Quarter-dose combinations BP-lowering medications improve management hypertension
Efficacy and Safety of Quarter-Dose Blood Pressure–Lowering Agents
A Systematic Review and Meta-Analysis of Randomized Controlled Trials
Control of hypertension is suboptimal, since only 1 in 3 individuals on treatment achieve their blood pressure (BP) targets [1,2]. Studies suggest that low-dose combinations of antihypertensive medications may provide the best balance between side effects and BP reduction, because at low doses most side effects are avoided and most benefit is realized, which may be particularly true for combinations containing quarter doses of several BP-lowering agents [3-5].
In this systematic review of randomized trials, the potential clinical role of quarter-dose monotherapy and combination therapy was assessed. For this, randomized controlled trials (either parallel or crossover) with a treatment and follow-up of at least two weeks were included in the analysis, only if there were efficacy or safety data that were measured for at least 1 of the 5 major classes of BP–lowering medications: calcium channel blockers, β-blockers, ARBs, ACEis, and thiazide diuretics. Studies were only considered when at least one arm was allocated quarter-dose therapy (with one or multiple agents) and at least one arm allocated placebo or standard-dose monotherapy. Up-titration studies must have had BP or safety data for at least the first two weeks before titration occurred.
- A total of 42 studies were included in the meta-analysis, with 20,284 participants who had a mean age of 54 years and a mean baseline BP of 154/101 mmHg.
- The efficacy in BP-lowering of single quarter-dose therapy versus placebo, which was assessed in 4721 participants in 36 trials, showed that single quarter-dose therapy reduced systolic BP (SBP) by −4.7 (95% CI −5.4 to −3.9) and diastolic (DBP) by −2.4 mmHg (95% CI −2.8 to −1.9).

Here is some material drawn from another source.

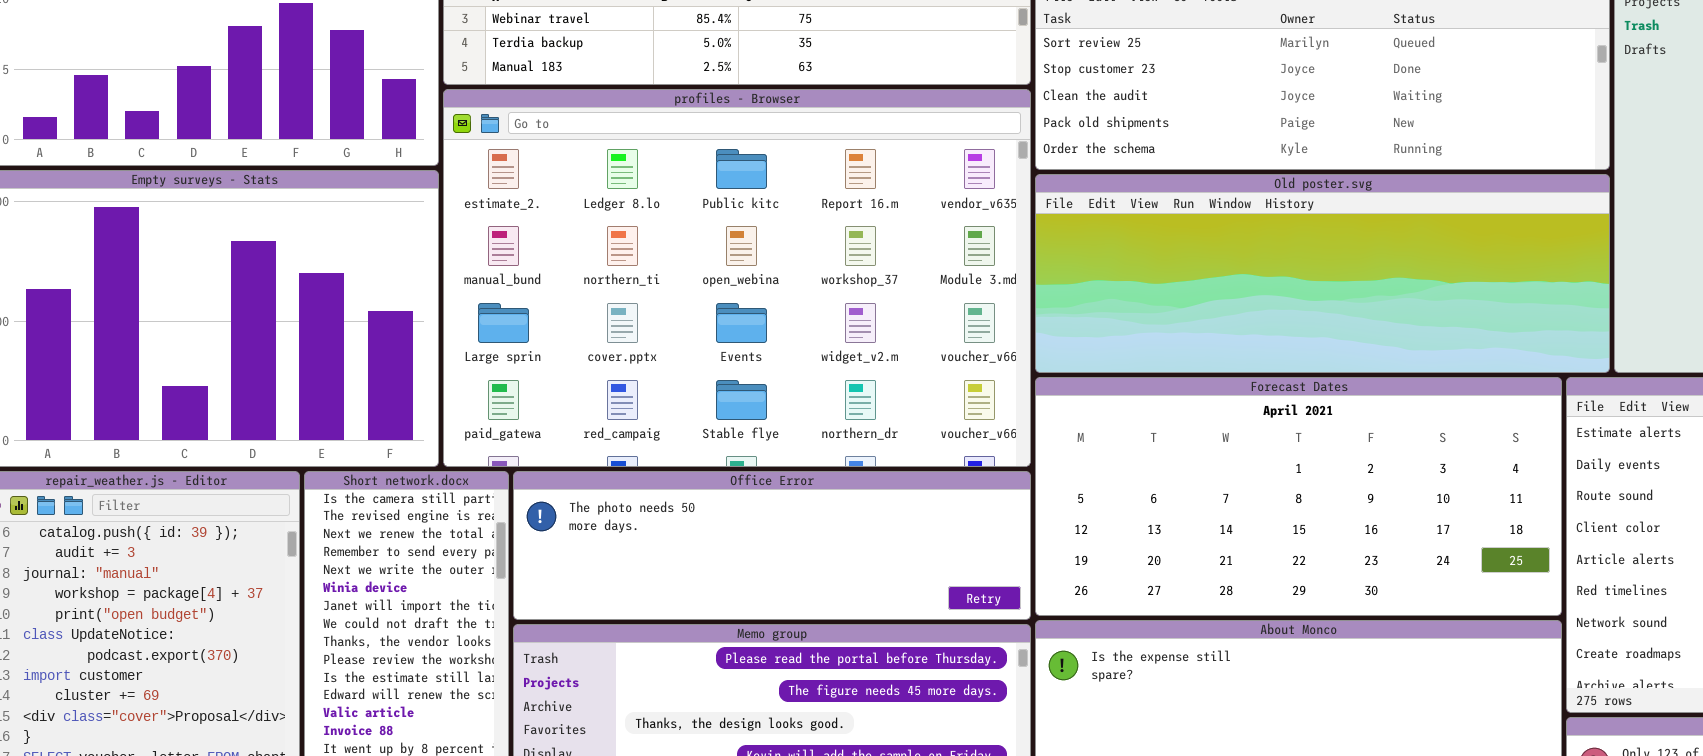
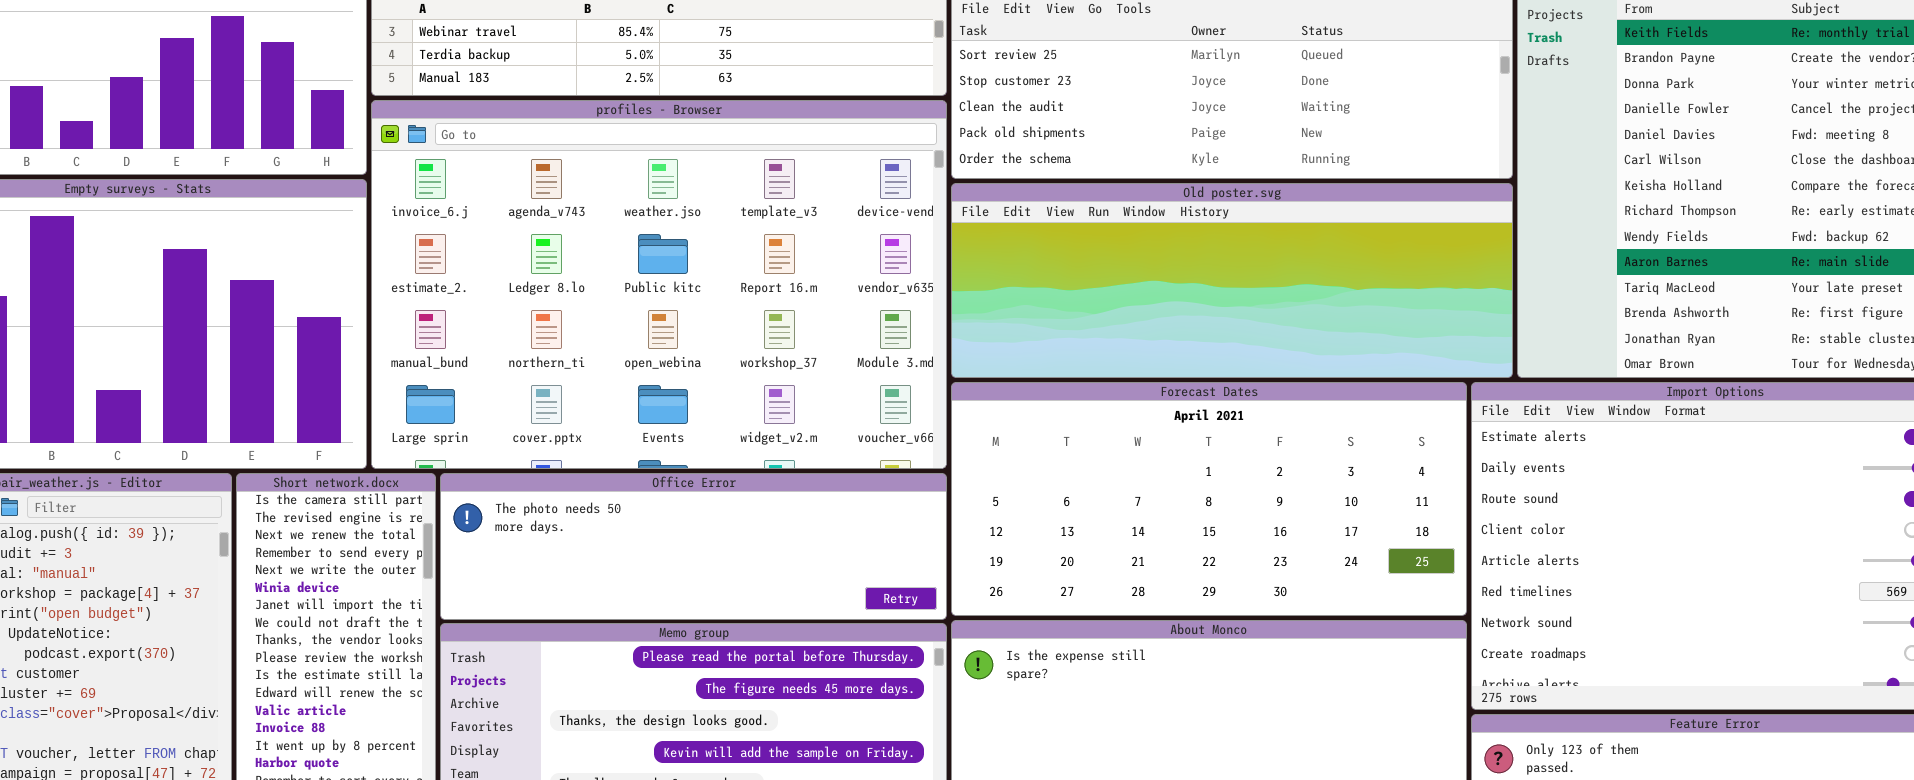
profiles - Browser: [443,89,1031,467] -> [371,100,947,469], scrolled up 1 row

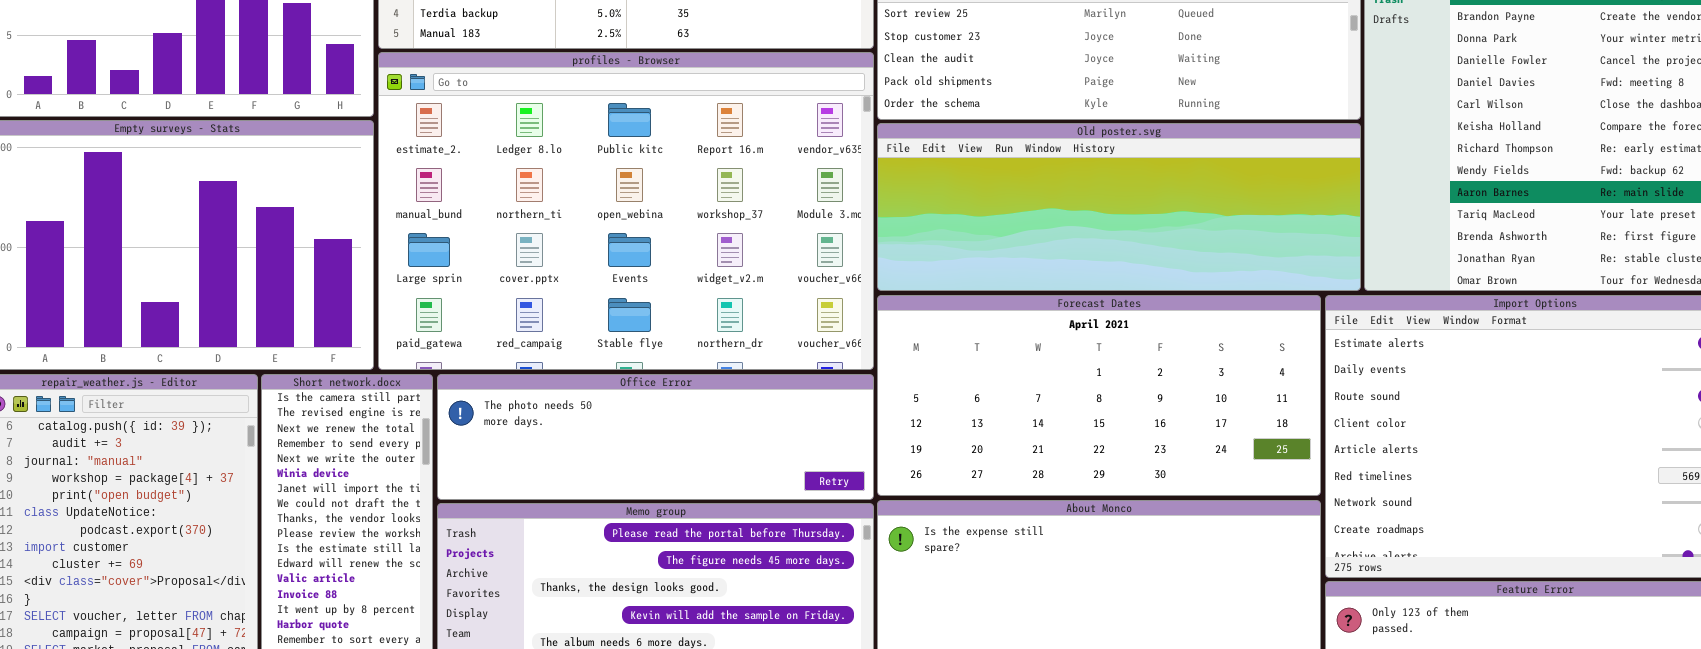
profiles - Browser: [371,100,947,469] -> [378,52,874,370], scrolled down 1 row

- Dual quarter-dose combination caused an overall SBP drop of −6.7 (95% CI −8.6 to −4.8) and a DBP reduction of −4.4 mmHg (95% CI −5.5 to −3.3).
- No studies measured triple quarter-dose therapy versus placebo.

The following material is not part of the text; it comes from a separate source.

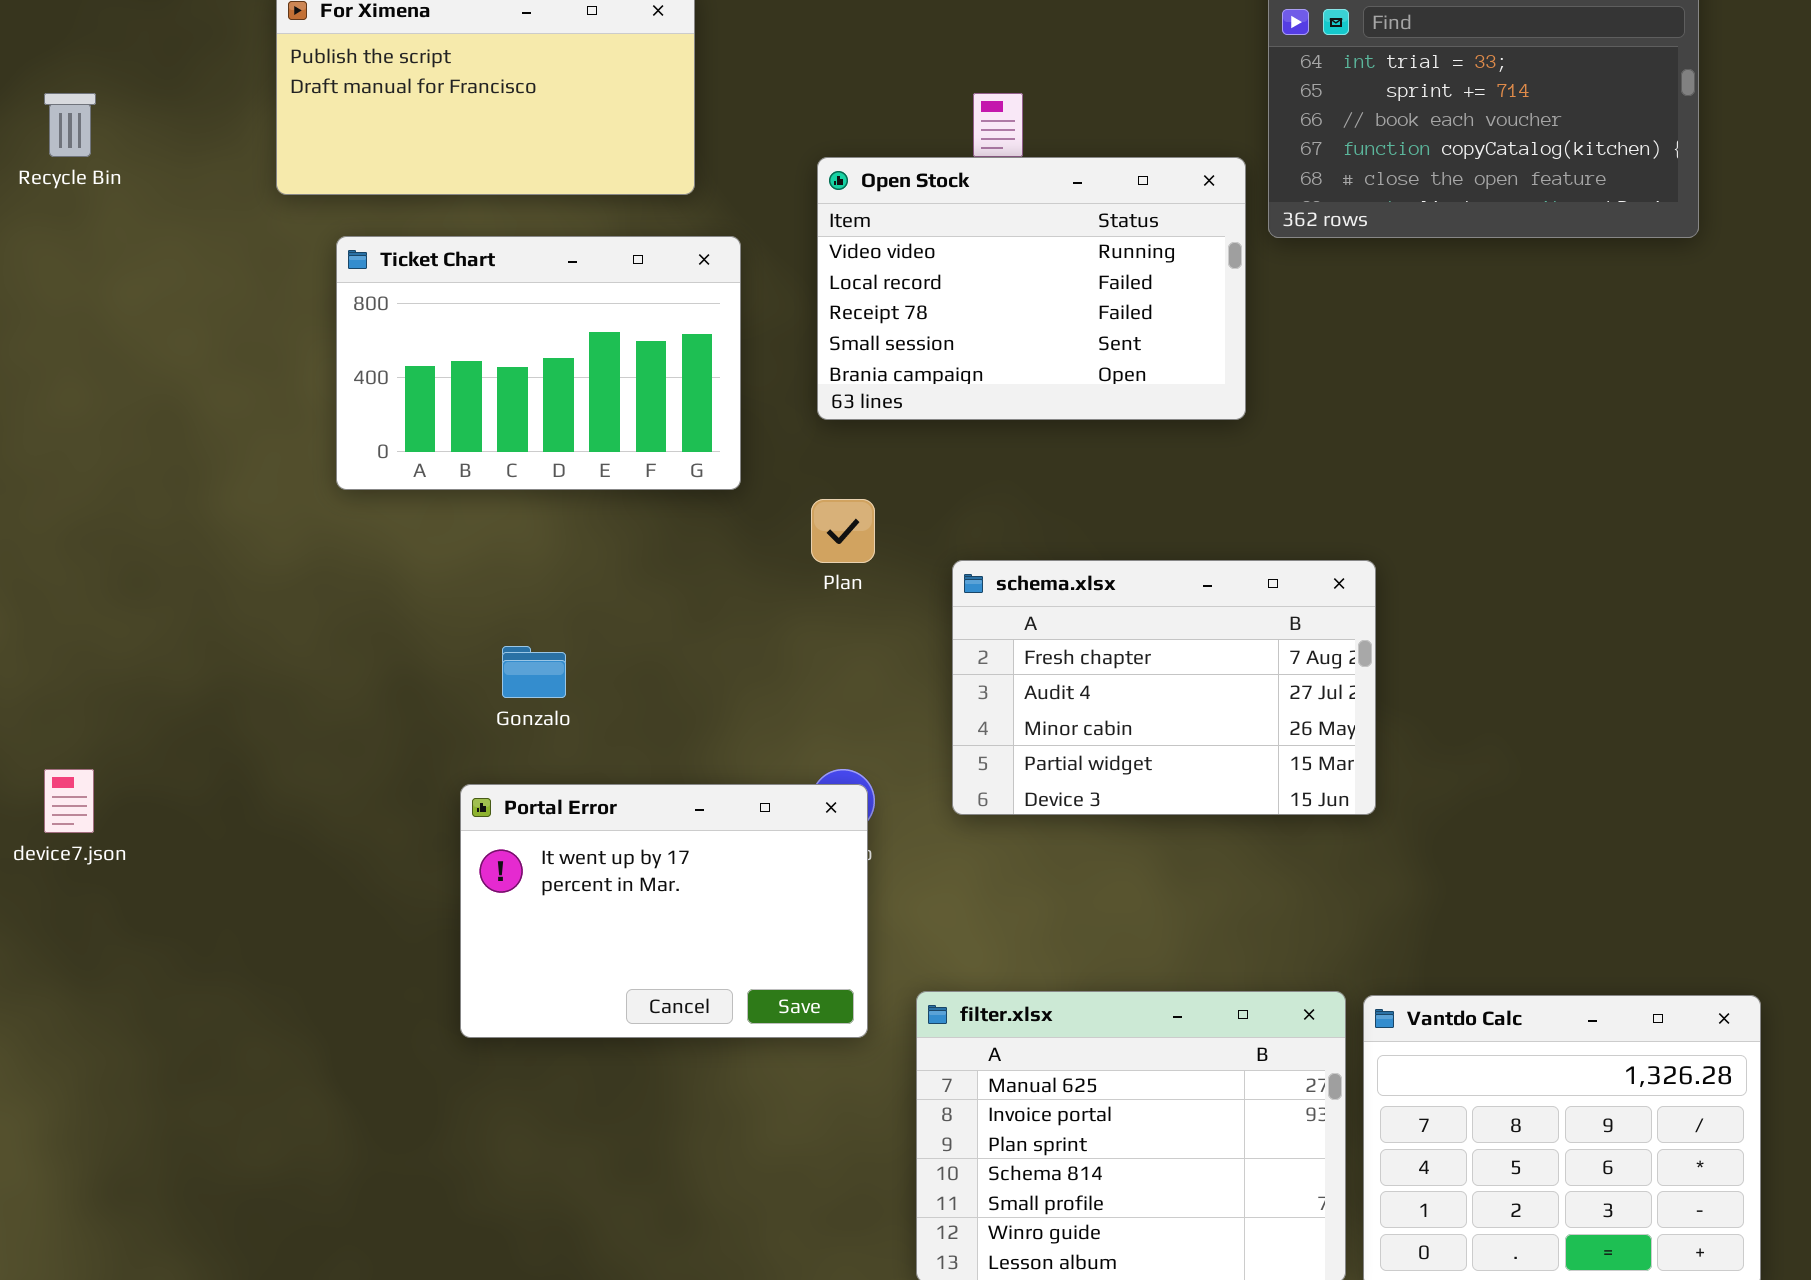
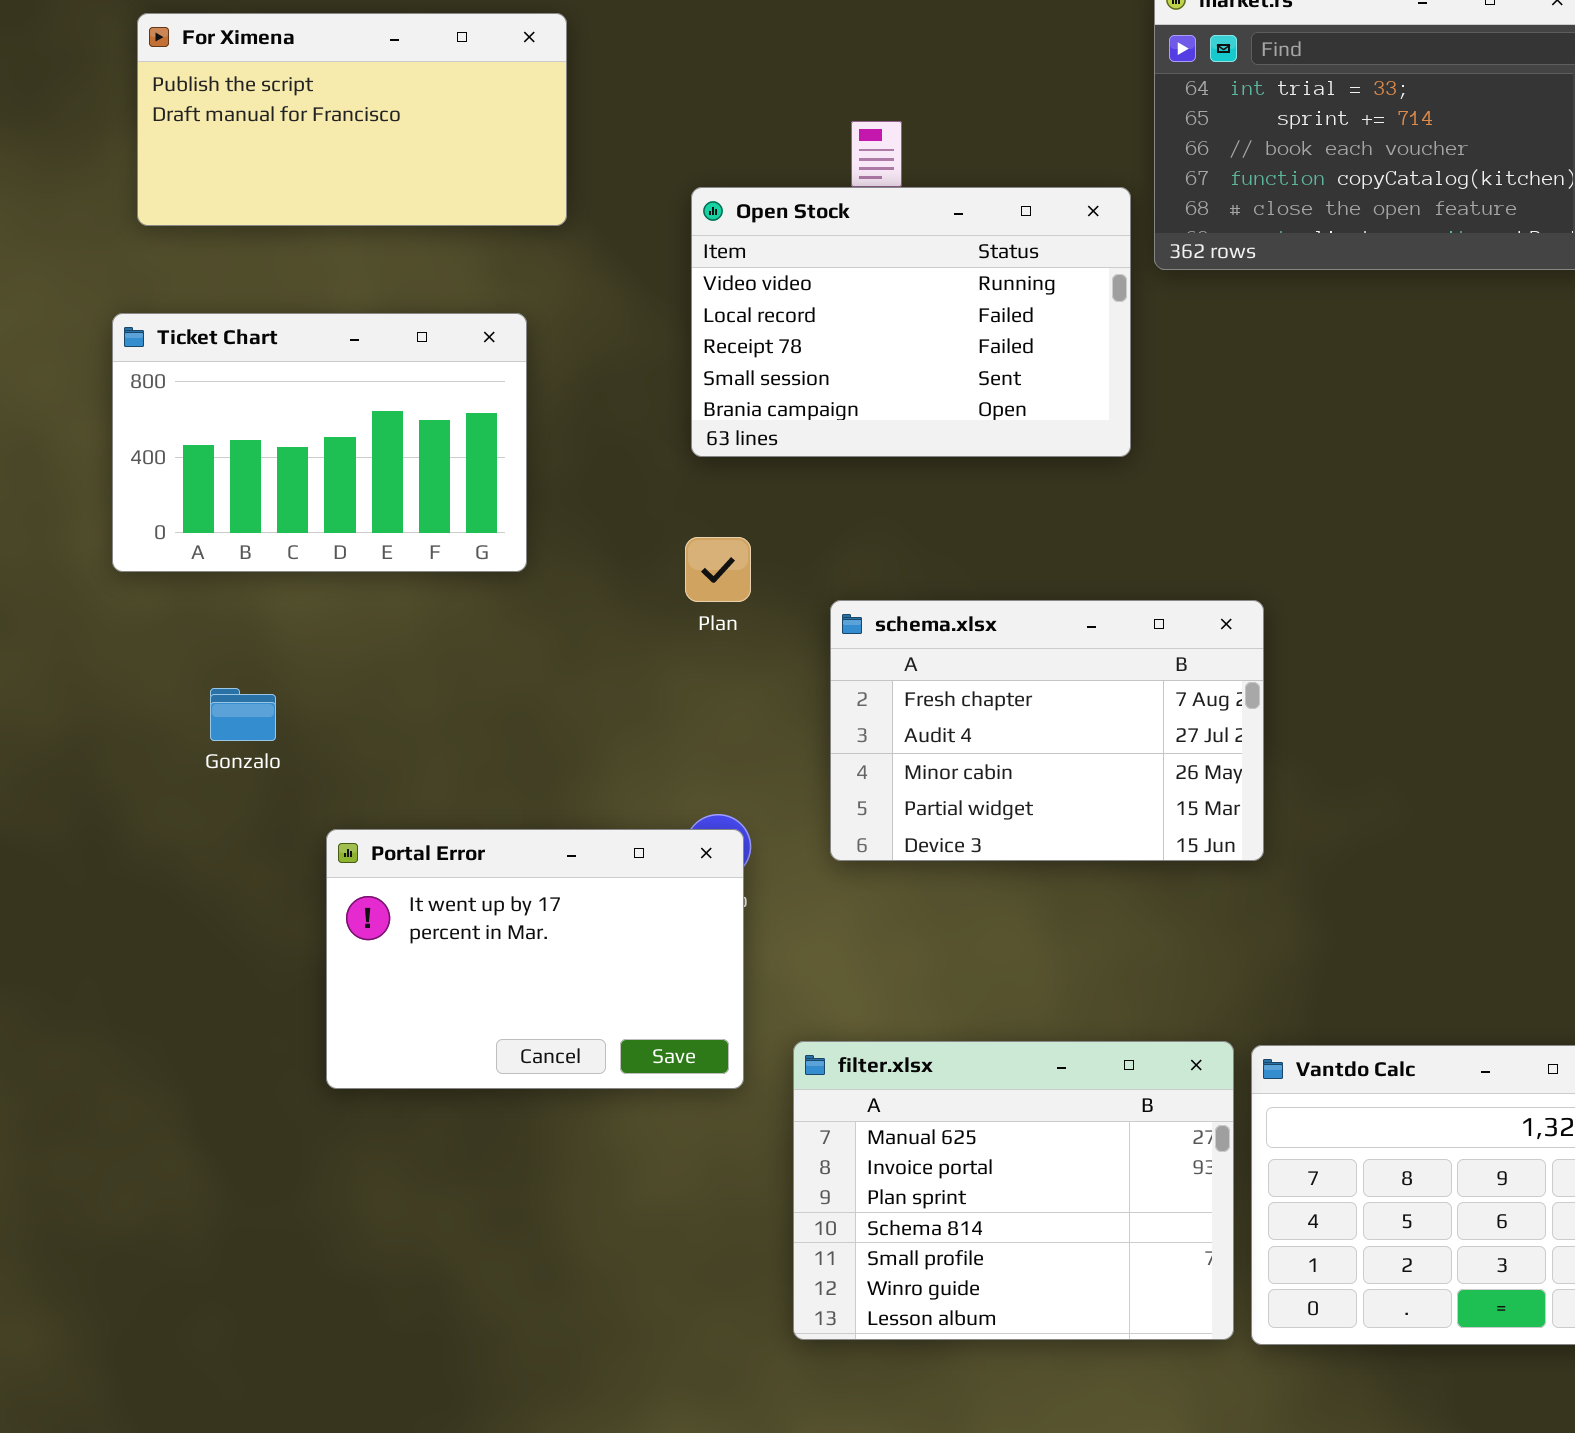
Ticket Chart: [336,236,741,490] -> [112,313,527,572], moved
Gonzalo: [502,646,566,698] -> [210,688,276,741], moved

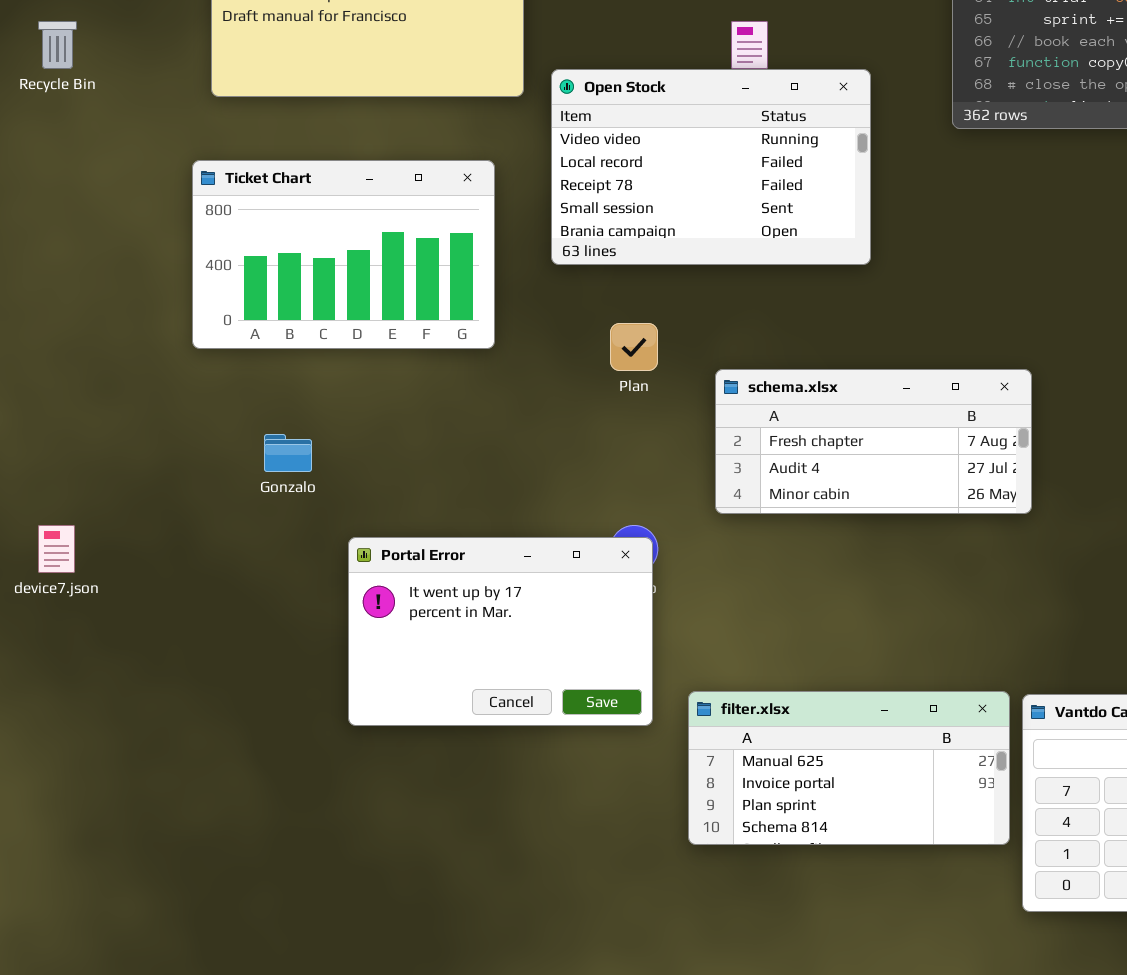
Open Stock: [691,187,1131,457] -> [551,69,871,265], moved
schema.xlsx: [830,600,1264,861] -> [715,369,1032,514], resized
filter.xlsx: [793,1041,1234,1340] -> [688,691,1010,845], resized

- One study measured efficacy of quadruple quarter-dose therapy versus placebo and showed an office SBP reduction of −22.4 (95% CI −28.3 to −16.5) and DBP reduction of −13.1 (95% CI −17.3 to −8.8).
- Single quarter-dose therapy was less efficacious than standard-dose monotherapy, dual quarter-dose therapy showed an equivalent BP–lowering effect compared with standard-dose monotherapy, and quadruple quarter-dose therapy versus standard-dose monotherapy showed a substantially greater BP-reduction in the quarter-dose group of SBP −13.1 (95% CI −20.1 to −6.1) and DBP −7.9 mmHg (95% CI −12.1 to −3.7).
- Compared with placebo, there was no significant difference in risk of adverse events in single quarter-dose comparisons or dual quarter-dose comparisons, or the quadruple quarter-dose placebo comparison.
- No individual medication class was associated with a greater risk of adverse events compared with placebo.
- Single and dual quarter-dose therapies produced significantly fewer adverse events compared with standard-dose monotherapy.
In a meta-analysis of 42 randomized studies, dual quarter-dose combinations of BP-lowering agents were as effective as standard-dose monotherapy with fewer side effects. Moreover, a quadruple quarter-dose combination treatment was twice as efficacious as standard-dose monotherapy. Quarter-dose combinations could improve the efficacy and tolerability of BP–lowering therapy.
In their editorial article , Grassi and Mancia emphasize the unmet medical need for more effective BP-lowering therapies: ‘…BP control may not be easily achievable even when optimal treatment is used, as exemplified by the frequent inability to meet this goal also in randomized trials despite large use of combination treatment and environmental conditions that minimize therapeutic inertia and maximize treatment adherence.’
They also discuss the limitations of the meta-analysis of Bennet et al:
- the quadruple quarter dose combination treatment results are based on a single study with a small sample size
- the on-treatment duration was on average short
- there are no data on the effects of a quarter dose triple combination
The authors conclude: ‘Finally, it would be important to expand the information provided by the meta-analysis of Bennett et al to ambulatory or home BP to see whether the remarkable ability of the quarter dose combination treatment to lower BP is consistent over the 24 hours or the low dose attenuates the effect at times farther from the drug administration or in conditions in which treatment has to successfully oppose the effect of pressure influences. These limitations, however, do not detract from the interest of the study data and their favourable clinical implications.’